[Stored data entries]
————————

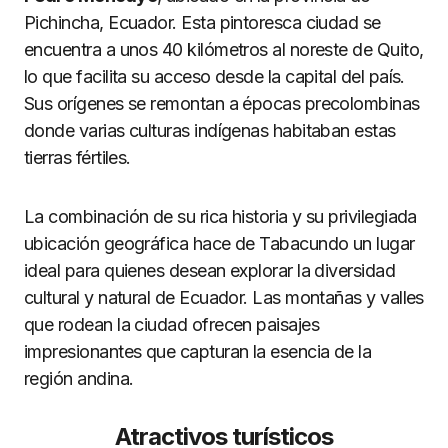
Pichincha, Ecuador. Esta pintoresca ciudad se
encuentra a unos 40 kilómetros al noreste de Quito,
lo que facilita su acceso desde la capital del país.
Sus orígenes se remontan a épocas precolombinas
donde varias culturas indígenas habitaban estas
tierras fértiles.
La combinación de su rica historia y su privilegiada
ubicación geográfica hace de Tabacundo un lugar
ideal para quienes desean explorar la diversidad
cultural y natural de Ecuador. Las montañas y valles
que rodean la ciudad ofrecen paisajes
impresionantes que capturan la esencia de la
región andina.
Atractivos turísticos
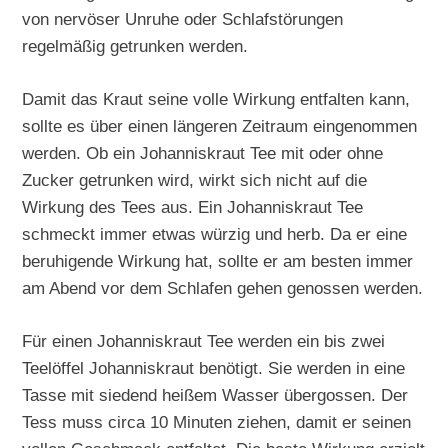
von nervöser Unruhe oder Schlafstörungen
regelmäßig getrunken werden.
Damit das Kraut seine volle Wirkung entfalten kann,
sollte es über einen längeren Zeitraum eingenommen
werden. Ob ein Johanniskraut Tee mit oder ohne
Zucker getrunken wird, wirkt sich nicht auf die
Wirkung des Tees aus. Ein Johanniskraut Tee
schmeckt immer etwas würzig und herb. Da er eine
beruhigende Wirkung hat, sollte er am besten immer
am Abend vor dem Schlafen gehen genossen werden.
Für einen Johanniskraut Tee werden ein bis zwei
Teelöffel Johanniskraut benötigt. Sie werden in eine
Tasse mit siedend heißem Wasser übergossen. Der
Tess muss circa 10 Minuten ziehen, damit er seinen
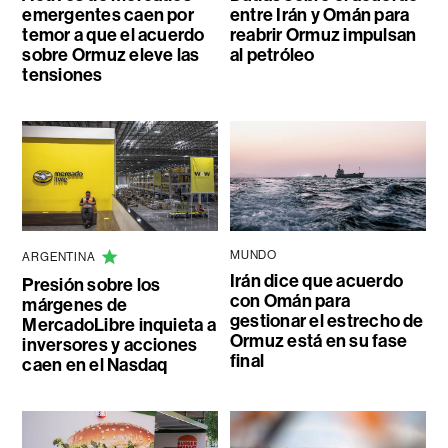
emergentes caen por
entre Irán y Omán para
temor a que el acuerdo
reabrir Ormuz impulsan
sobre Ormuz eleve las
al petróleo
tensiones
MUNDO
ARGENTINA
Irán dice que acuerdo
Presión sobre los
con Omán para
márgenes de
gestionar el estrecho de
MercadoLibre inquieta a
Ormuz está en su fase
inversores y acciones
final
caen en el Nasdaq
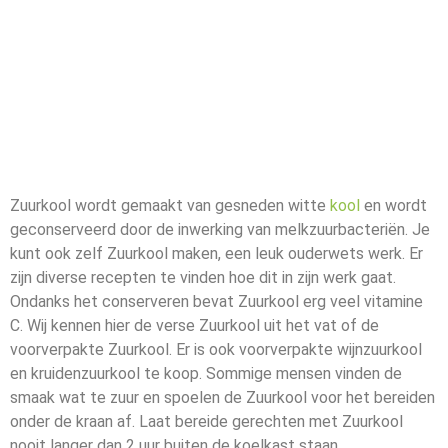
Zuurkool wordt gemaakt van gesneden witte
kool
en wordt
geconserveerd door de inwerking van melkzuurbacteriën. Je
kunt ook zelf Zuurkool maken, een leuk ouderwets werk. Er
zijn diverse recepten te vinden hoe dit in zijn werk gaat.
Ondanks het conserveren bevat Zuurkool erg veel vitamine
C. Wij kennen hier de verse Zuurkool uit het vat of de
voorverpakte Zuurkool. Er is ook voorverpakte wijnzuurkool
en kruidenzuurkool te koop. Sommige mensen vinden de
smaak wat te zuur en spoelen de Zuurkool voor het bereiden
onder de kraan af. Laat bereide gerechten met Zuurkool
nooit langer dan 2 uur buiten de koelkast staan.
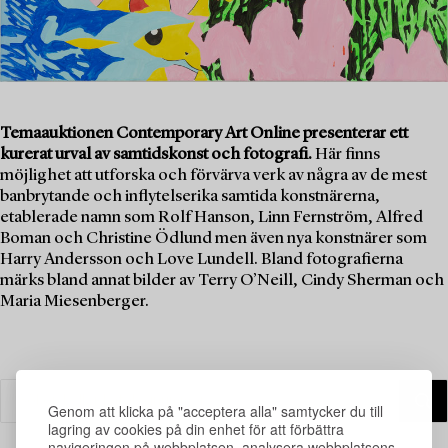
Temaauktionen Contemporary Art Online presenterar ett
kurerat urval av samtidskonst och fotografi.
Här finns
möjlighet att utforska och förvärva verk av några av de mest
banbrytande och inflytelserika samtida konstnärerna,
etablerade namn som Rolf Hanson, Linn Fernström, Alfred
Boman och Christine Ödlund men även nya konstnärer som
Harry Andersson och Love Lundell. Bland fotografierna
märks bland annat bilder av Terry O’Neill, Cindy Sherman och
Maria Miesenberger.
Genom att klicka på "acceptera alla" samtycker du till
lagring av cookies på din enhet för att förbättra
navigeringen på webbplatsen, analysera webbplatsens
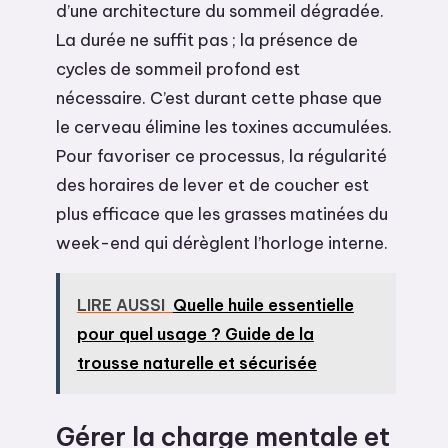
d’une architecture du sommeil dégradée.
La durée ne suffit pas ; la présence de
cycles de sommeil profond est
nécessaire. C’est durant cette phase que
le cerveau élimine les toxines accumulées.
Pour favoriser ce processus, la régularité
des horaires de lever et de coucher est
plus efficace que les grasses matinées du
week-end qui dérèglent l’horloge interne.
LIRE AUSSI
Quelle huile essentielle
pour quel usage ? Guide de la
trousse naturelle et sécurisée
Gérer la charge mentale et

————————

● **EXERCISE OBJECTIVE**: Starting with the first line of the data, transcribe every line exactly through the one containing "Wirkung des Tees aus. Ein Johanniskraut Tee". No pictures go in.

● **SOLUTION FOR THIS PROBLEM**:
Pichincha, Ecuador. Esta pintoresca ciudad se
encuentra a unos 40 kilómetros al noreste de Quito,
lo que facilita su acceso desde la capital del país.
Sus orígenes se remontan a épocas precolombinas
donde varias culturas indígenas habitaban estas
tierras fértiles.
La combinación de su rica historia y su privilegiada
ubicación geográfica hace de Tabacundo un lugar
ideal para quienes desean explorar la diversidad
cultural y natural de Ecuador. Las montañas y valles
que rodean la ciudad ofrecen paisajes
impresionantes que capturan la esencia de la
región andina.
Atractivos turísticos
von nervöser Unruhe oder Schlafstörungen
regelmäßig getrunken werden.
Damit das Kraut seine volle Wirkung entfalten kann,
sollte es über einen längeren Zeitraum eingenommen
werden. Ob ein Johanniskraut Tee mit oder ohne
Zucker getrunken wird, wirkt sich nicht auf die
Wirkung des Tees aus. Ein Johanniskraut Tee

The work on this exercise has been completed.